How technology is enabling the care sector


The landscape of the care sector is evolving. Technology is being used to improve the quality of care provided and improve services across the board, as well as improve the care experience of people using services. The sector is becoming increasingly ready to adopt new ways of operating. In this post, I address how technology is enabling the care sector.  

Innovations to the sector

Within social care alone there are 18,500 operators in the UK, with approximately 70% of which still operate on paper. However, the COVID-19 crisis has forced many care providers, from care homes to social care providers, charities and assisted living operators, to adopt a more digital approach. Technology has enabled businesses throughout the sector to quickly overcome many of the issues associated with self isolation and social distancing, using tools such as Skype to allow residents and service users to connect with family and friends when they need them the most. In recent years, we’ve seen an array of technological advances which have helped the care sector. GPS trackers to locate people quickly and safely, automatic pill dispensers that set off an alarm when it’s time to take medication and provide the correct dosage, and smart wearable sensors for monitoring and reporting heart rates or if someone has had a fall are just a few of the innovations widely in use. It’s fair to say technology is making a significant difference in care and attitudes towards it are changing. 
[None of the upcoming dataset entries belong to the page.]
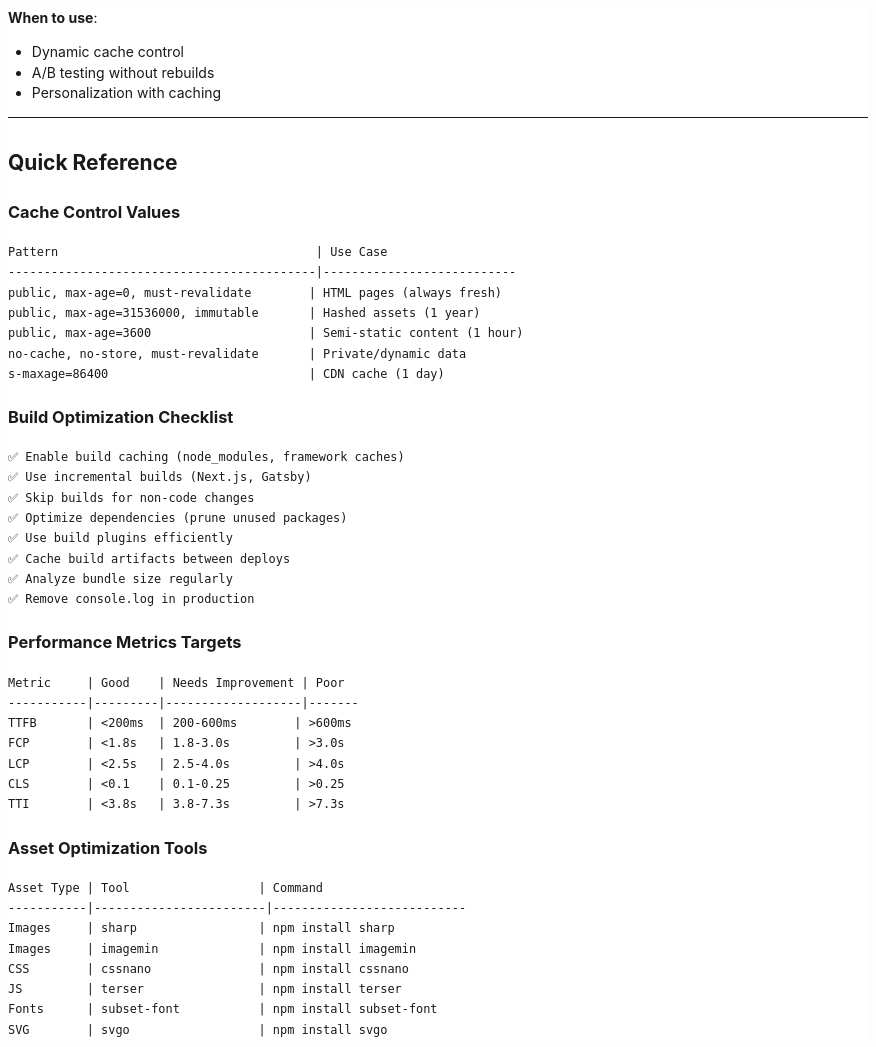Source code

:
 ```typescript
```

**When to use**:
- Dynamic cache control
- A/B testing without rebuilds
- Personalization with caching

---

## Quick Reference

### Cache Control Values

```
Pattern                                    | Use Case
-------------------------------------------|---------------------------
public, max-age=0, must-revalidate        | HTML pages (always fresh)
public, max-age=31536000, immutable       | Hashed assets (1 year)
public, max-age=3600                      | Semi-static content (1 hour)
no-cache, no-store, must-revalidate       | Private/dynamic data
s-maxage=86400                            | CDN cache (1 day)
```

### Build Optimization Checklist

```
✅ Enable build caching (node_modules, framework caches)
✅ Use incremental builds (Next.js, Gatsby)
✅ Skip builds for non-code changes
✅ Optimize dependencies (prune unused packages)
✅ Use build plugins efficiently
✅ Cache build artifacts between deploys
✅ Analyze bundle size regularly
✅ Remove console.log in production
```

### Performance Metrics Targets

```
Metric     | Good    | Needs Improvement | Poor
-----------|---------|-------------------|-------
TTFB       | <200ms  | 200-600ms        | >600ms
FCP        | <1.8s   | 1.8-3.0s         | >3.0s
LCP        | <2.5s   | 2.5-4.0s         | >4.0s
CLS        | <0.1    | 0.1-0.25         | >0.25
TTI        | <3.8s   | 3.8-7.3s         | >7.3s
```

### Asset Optimization Tools

```
Asset Type | Tool                  | Command
-----------|------------------------|---------------------------
Images     | sharp                 | npm install sharp
Images     | imagemin              | npm install imagemin
CSS        | cssnano               | npm install cssnano
JS         | terser                | npm install terser
Fonts      | subset-font           | npm install subset-font
SVG        | svgo                  | npm install svgo
```
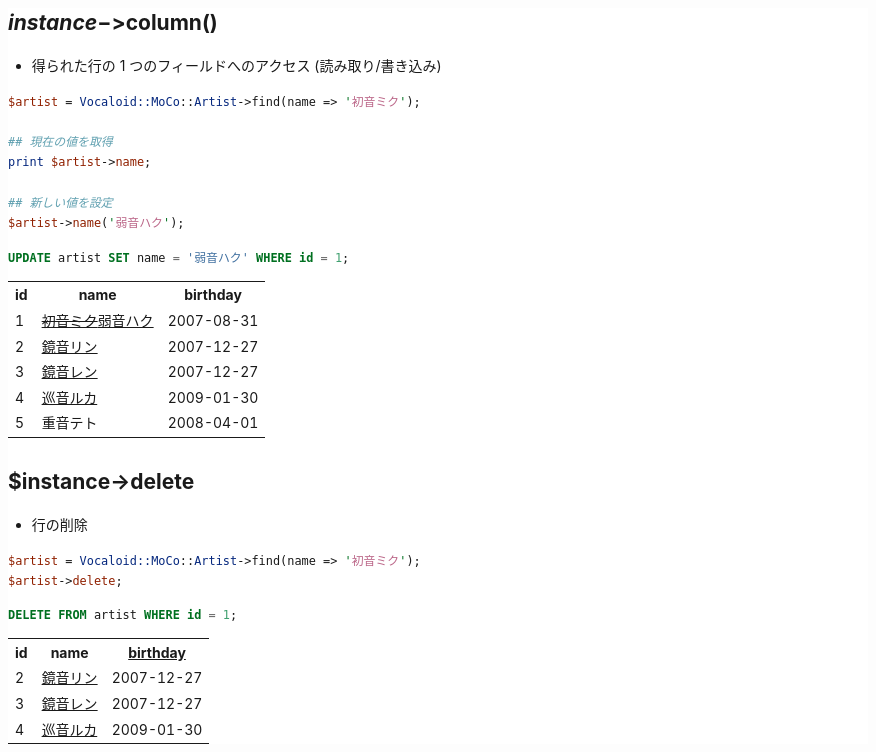 ##  $instance->$column()

*  得られた行の 1 つのフィールドへのアクセス (読み取り/書き込み)


``` perl
$artist = Vocaloid::MoCo::Artist->find(name => '初音ミク');

## 現在の値を取得
print $artist->name;

## 新しい値を設定
$artist->name('弱音ハク');
```


``` sql
UPDATE artist SET name = '弱音ハク' WHERE id = 1;
```

<table>
  <tr><th>id</th><th>name</th><th>birthday</th></tr>
  <tr><td>1</td><td><del datetime="2011-08-19T08:50:33+09:00"><a class="okeyword" href="http://d.hatena.ne.jp/keyword/%BD%E9%B2%BB%A5%DF%A5%AF">初音ミク</a></del><a class="okeyword" href="http://d.hatena.ne.jp/keyword/%BC%E5%B2%BB%A5%CF%A5%AF">弱音ハク</a></td><td>2007-08-31</td></tr>
  <tr><td>2</td><td><a class="okeyword" href="http://d.hatena.ne.jp/keyword/%B6%C0%B2%BB%A5%EA%A5%F3">鏡音リン</a></td><td>2007-12-27</td></tr>
  <tr><td>3</td><td><a class="okeyword" href="http://d.hatena.ne.jp/keyword/%B6%C0%B2%BB%A5%EC%A5%F3">鏡音レン</a></td><td>2007-12-27</td></tr>
  <tr><td>4</td><td><a class="okeyword" href="http://d.hatena.ne.jp/keyword/%BD%E4%B2%BB%A5%EB%A5%AB">巡音ルカ</a></td><td>2009-01-30</td></tr>
  <tr><td>5</td><td>重音テト</td><td>2008-04-01</td></tr>
</table>

##  $instance->delete

*  行の削除


``` perl
$artist = Vocaloid::MoCo::Artist->find(name => '初音ミク');
$artist->delete;
```


``` sql
DELETE FROM artist WHERE id = 1;
```
<table>
  <tr><th>id</th><th>name</th><th><a class="okeyword" href="http://d.hatena.ne.jp/keyword/birthday">birthday</a></th></tr>
  <tr><td>2</td><td><a class="okeyword" href="http://d.hatena.ne.jp/keyword/%B6%C0%B2%BB%A5%EA%A5%F3">鏡音リン</a></td><td>2007-12-27</td></tr>
  <tr><td>3</td><td><a class="okeyword" href="http://d.hatena.ne.jp/keyword/%B6%C0%B2%BB%A5%EC%A5%F3">鏡音レン</a></td><td>2007-12-27</td></tr>
  <tr><td>4</td><td><a class="okeyword" href="http://d.hatena.ne.jp/keyword/%BD%E4%B2%BB%A5%EB%A5%AB">巡音ルカ</a></td><td>2009-01-30</td></tr>
</table>
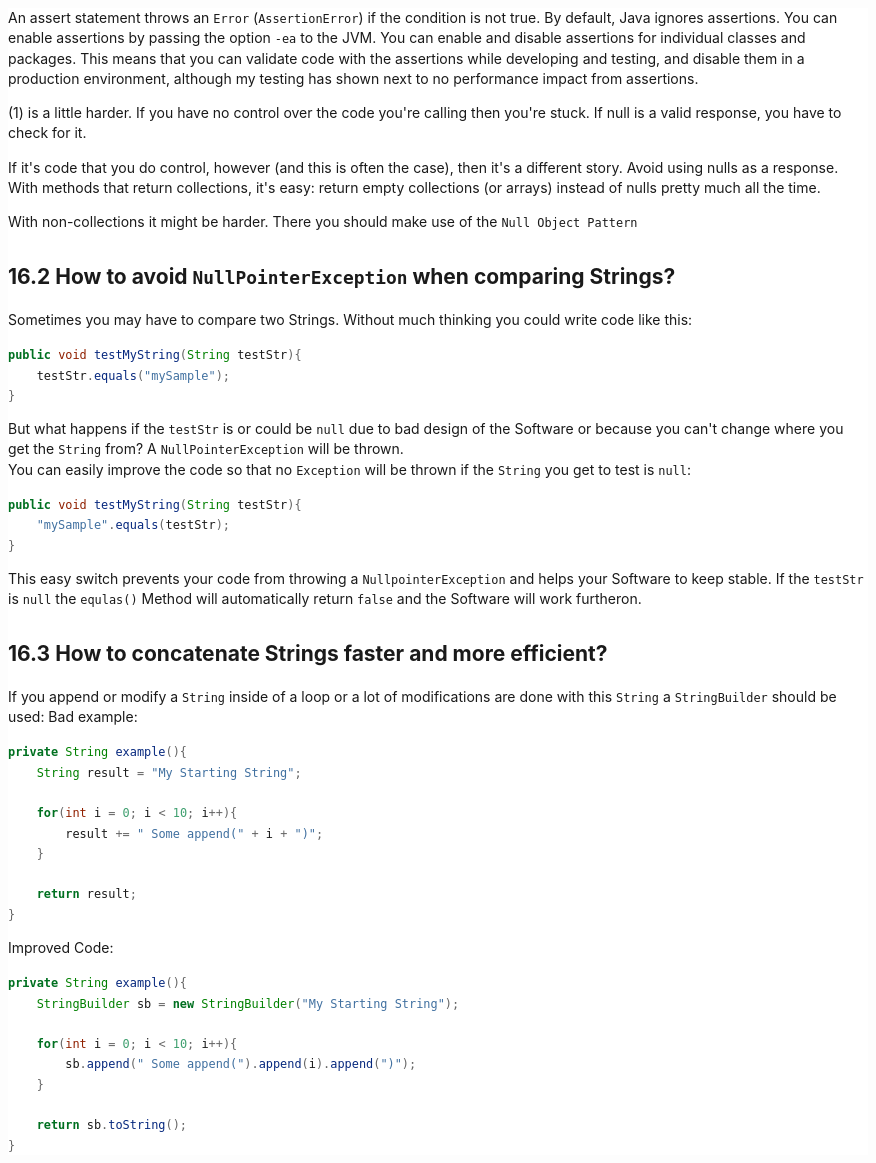 An assert statement throws an `Error` (`AssertionError`) if the condition is not true. By default, Java ignores assertions. You can enable assertions by passing the option `-ea` to the JVM. You can enable and disable assertions for individual classes and packages. This means that you can validate code with the assertions while developing and testing, and disable them in a production environment, although my testing has shown next to no performance impact from assertions.

(1) is a little harder. If you have no control over the code you're calling then you're stuck. If null is a valid response, you have to check for it.

If it's code that you do control, however (and this is often the case), then it's a different story. Avoid using nulls as a response. With methods that return collections, it's easy: return empty collections (or arrays) instead of nulls pretty much all the time.

With non-collections it might be harder. There you should make use of the `Null Object Pattern`

## <a name="q-16-2"></a> 16.2 How to avoid `NullPointerException` when comparing Strings?
Sometimes you may have to compare two Strings.
Without much thinking you could write code like this:
```java
public void testMyString(String testStr){
    testStr.equals("mySample");
}
```
But what happens if the `testStr` is or could be `null` due to bad design of the Software or because you can't change where you get the `String` from?
A `NullPointerException` will be thrown.\
You can easily improve the code so that no `Exception` will be thrown if the `String` you get to test is `null`:
```java
public void testMyString(String testStr){
    "mySample".equals(testStr);
}
```
This easy switch prevents your code from throwing a `NullpointerException` and helps your Software to keep stable. If the `testStr` is `null` the `equlas()` Method will automatically return `false` and the Software will work furtheron.

## <a name="q-16-3"></a> 16.3 How to concatenate Strings faster and more efficient?
If you append or modify a `String` inside of a loop or a lot of modifications are done with this `String` a `StringBuilder` should be used:
Bad example:
```java
private String example(){
    String result = "My Starting String";

    for(int i = 0; i < 10; i++){
        result += " Some append(" + i + ")";
    }

    return result;
}
```
Improved Code:
```java
private String example(){
    StringBuilder sb = new StringBuilder("My Starting String");

    for(int i = 0; i < 10; i++){
        sb.append(" Some append(").append(i).append(")");
    }

    return sb.toString();
}
```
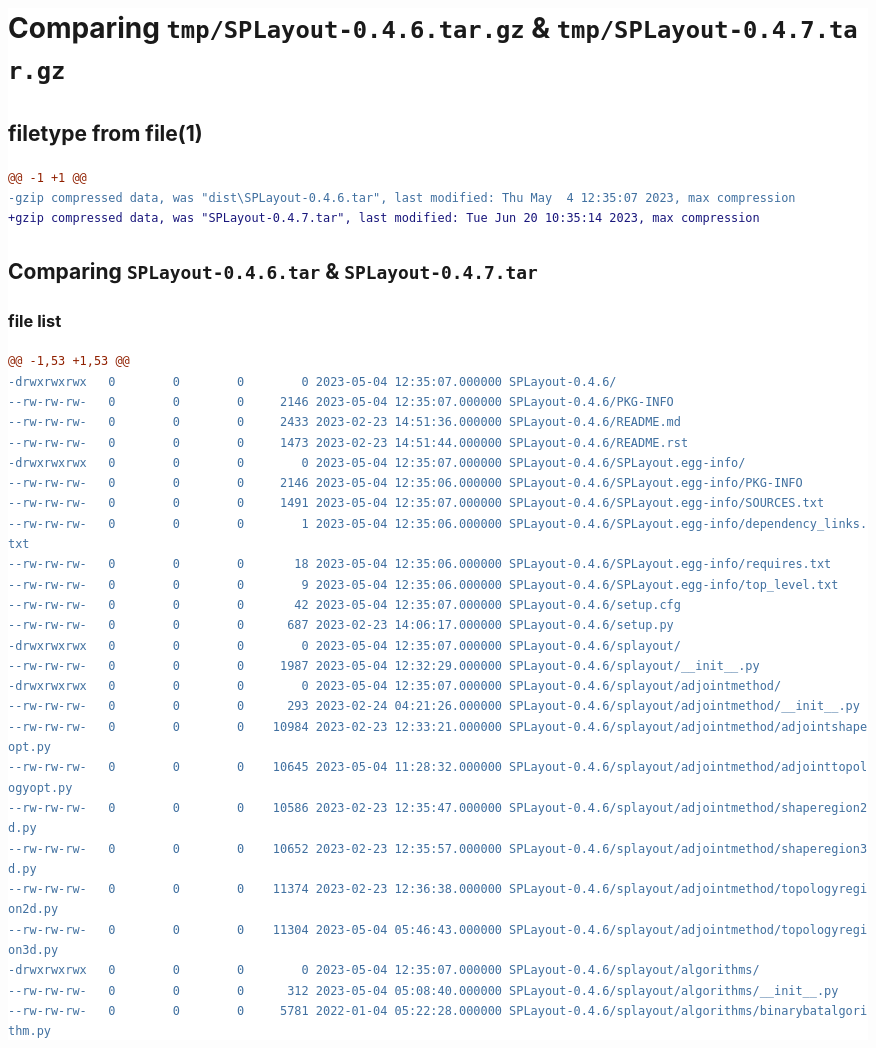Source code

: # Comparing `tmp/SPLayout-0.4.6.tar.gz` & `tmp/SPLayout-0.4.7.tar.gz`

## filetype from file(1)

```diff
@@ -1 +1 @@
-gzip compressed data, was "dist\SPLayout-0.4.6.tar", last modified: Thu May  4 12:35:07 2023, max compression
+gzip compressed data, was "SPLayout-0.4.7.tar", last modified: Tue Jun 20 10:35:14 2023, max compression
```

## Comparing `SPLayout-0.4.6.tar` & `SPLayout-0.4.7.tar`

### file list

```diff
@@ -1,53 +1,53 @@
-drwxrwxrwx   0        0        0        0 2023-05-04 12:35:07.000000 SPLayout-0.4.6/
--rw-rw-rw-   0        0        0     2146 2023-05-04 12:35:07.000000 SPLayout-0.4.6/PKG-INFO
--rw-rw-rw-   0        0        0     2433 2023-02-23 14:51:36.000000 SPLayout-0.4.6/README.md
--rw-rw-rw-   0        0        0     1473 2023-02-23 14:51:44.000000 SPLayout-0.4.6/README.rst
-drwxrwxrwx   0        0        0        0 2023-05-04 12:35:07.000000 SPLayout-0.4.6/SPLayout.egg-info/
--rw-rw-rw-   0        0        0     2146 2023-05-04 12:35:06.000000 SPLayout-0.4.6/SPLayout.egg-info/PKG-INFO
--rw-rw-rw-   0        0        0     1491 2023-05-04 12:35:07.000000 SPLayout-0.4.6/SPLayout.egg-info/SOURCES.txt
--rw-rw-rw-   0        0        0        1 2023-05-04 12:35:06.000000 SPLayout-0.4.6/SPLayout.egg-info/dependency_links.txt
--rw-rw-rw-   0        0        0       18 2023-05-04 12:35:06.000000 SPLayout-0.4.6/SPLayout.egg-info/requires.txt
--rw-rw-rw-   0        0        0        9 2023-05-04 12:35:06.000000 SPLayout-0.4.6/SPLayout.egg-info/top_level.txt
--rw-rw-rw-   0        0        0       42 2023-05-04 12:35:07.000000 SPLayout-0.4.6/setup.cfg
--rw-rw-rw-   0        0        0      687 2023-02-23 14:06:17.000000 SPLayout-0.4.6/setup.py
-drwxrwxrwx   0        0        0        0 2023-05-04 12:35:07.000000 SPLayout-0.4.6/splayout/
--rw-rw-rw-   0        0        0     1987 2023-05-04 12:32:29.000000 SPLayout-0.4.6/splayout/__init__.py
-drwxrwxrwx   0        0        0        0 2023-05-04 12:35:07.000000 SPLayout-0.4.6/splayout/adjointmethod/
--rw-rw-rw-   0        0        0      293 2023-02-24 04:21:26.000000 SPLayout-0.4.6/splayout/adjointmethod/__init__.py
--rw-rw-rw-   0        0        0    10984 2023-02-23 12:33:21.000000 SPLayout-0.4.6/splayout/adjointmethod/adjointshapeopt.py
--rw-rw-rw-   0        0        0    10645 2023-05-04 11:28:32.000000 SPLayout-0.4.6/splayout/adjointmethod/adjointtopologyopt.py
--rw-rw-rw-   0        0        0    10586 2023-02-23 12:35:47.000000 SPLayout-0.4.6/splayout/adjointmethod/shaperegion2d.py
--rw-rw-rw-   0        0        0    10652 2023-02-23 12:35:57.000000 SPLayout-0.4.6/splayout/adjointmethod/shaperegion3d.py
--rw-rw-rw-   0        0        0    11374 2023-02-23 12:36:38.000000 SPLayout-0.4.6/splayout/adjointmethod/topologyregion2d.py
--rw-rw-rw-   0        0        0    11304 2023-05-04 05:46:43.000000 SPLayout-0.4.6/splayout/adjointmethod/topologyregion3d.py
-drwxrwxrwx   0        0        0        0 2023-05-04 12:35:07.000000 SPLayout-0.4.6/splayout/algorithms/
--rw-rw-rw-   0        0        0      312 2023-05-04 05:08:40.000000 SPLayout-0.4.6/splayout/algorithms/__init__.py
--rw-rw-rw-   0        0        0     5781 2022-01-04 05:22:28.000000 SPLayout-0.4.6/splayout/algorithms/binarybatalgorithm.py
```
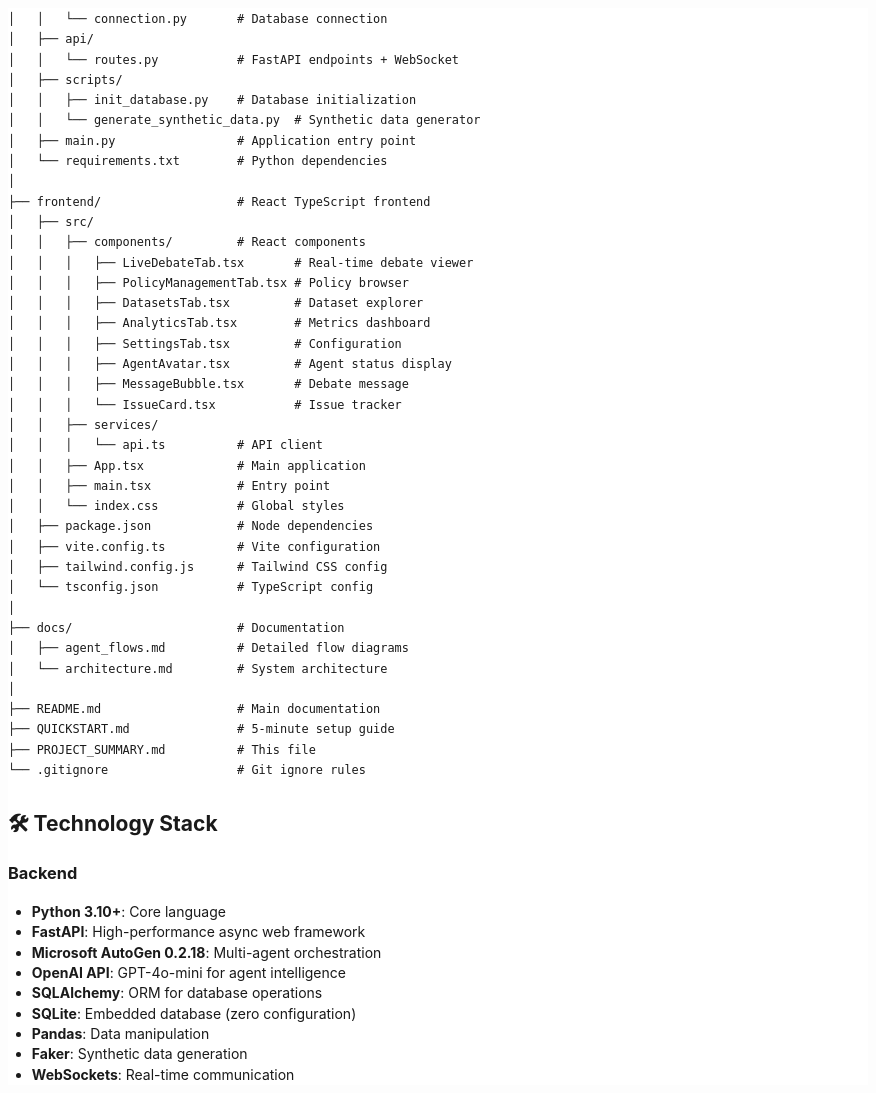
 ```
│   │   └── connection.py       # Database connection
│   ├── api/
│   │   └── routes.py           # FastAPI endpoints + WebSocket
│   ├── scripts/
│   │   ├── init_database.py    # Database initialization
│   │   └── generate_synthetic_data.py  # Synthetic data generator
│   ├── main.py                 # Application entry point
│   └── requirements.txt        # Python dependencies
│
├── frontend/                   # React TypeScript frontend
│   ├── src/
│   │   ├── components/         # React components
│   │   │   ├── LiveDebateTab.tsx       # Real-time debate viewer
│   │   │   ├── PolicyManagementTab.tsx # Policy browser
│   │   │   ├── DatasetsTab.tsx         # Dataset explorer
│   │   │   ├── AnalyticsTab.tsx        # Metrics dashboard
│   │   │   ├── SettingsTab.tsx         # Configuration
│   │   │   ├── AgentAvatar.tsx         # Agent status display
│   │   │   ├── MessageBubble.tsx       # Debate message
│   │   │   └── IssueCard.tsx           # Issue tracker
│   │   ├── services/
│   │   │   └── api.ts          # API client
│   │   ├── App.tsx             # Main application
│   │   ├── main.tsx            # Entry point
│   │   └── index.css           # Global styles
│   ├── package.json            # Node dependencies
│   ├── vite.config.ts          # Vite configuration
│   ├── tailwind.config.js      # Tailwind CSS config
│   └── tsconfig.json           # TypeScript config
│
├── docs/                       # Documentation
│   ├── agent_flows.md          # Detailed flow diagrams
│   └── architecture.md         # System architecture
│
├── README.md                   # Main documentation
├── QUICKSTART.md               # 5-minute setup guide
├── PROJECT_SUMMARY.md          # This file
└── .gitignore                  # Git ignore rules
```

## 🛠️ Technology Stack

### Backend
- **Python 3.10+**: Core language
- **FastAPI**: High-performance async web framework
- **Microsoft AutoGen 0.2.18**: Multi-agent orchestration
- **OpenAI API**: GPT-4o-mini for agent intelligence
- **SQLAlchemy**: ORM for database operations
- **SQLite**: Embedded database (zero configuration)
- **Pandas**: Data manipulation
- **Faker**: Synthetic data generation
- **WebSockets**: Real-time communication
Technology enabling person-centred care

Throughout the care industry, one thing is prevalent – care should be person centred. It should be focused upon the individual needs of the person requiring the care and support. Technology facilitates this. Monitoring, data analytics, passive and active reporting driven by artificial intelligence and machine learning is making a huge difference to the sector and the quality of care and support delivered. Plus, technology is creating the opportunity to have more time to connect with and talk to people in ways that the current time-constrained care workers have. It is facilitating communication between people using services, professionals and staff, as well as allowing staff to prioritise and focus their attention on the people who need it the most.  

Assistive technology

Going forward, assistive technology will be crucial in order to meet care demands. Technology will allow care providers to become more progressive, and shift from being reactive to being preventative. Through assistive technology, those requiring care or support will be able to become more independent and empowered, allowing them to live healthier, happier lives.  The world is moving towards an increasingly digital future, and the care sector needs technology to progress and become digitally enabled. Through using assisted, predictive technology, data can be used to allow care providers to deliver more efficient, higher quality care that is more cost effective.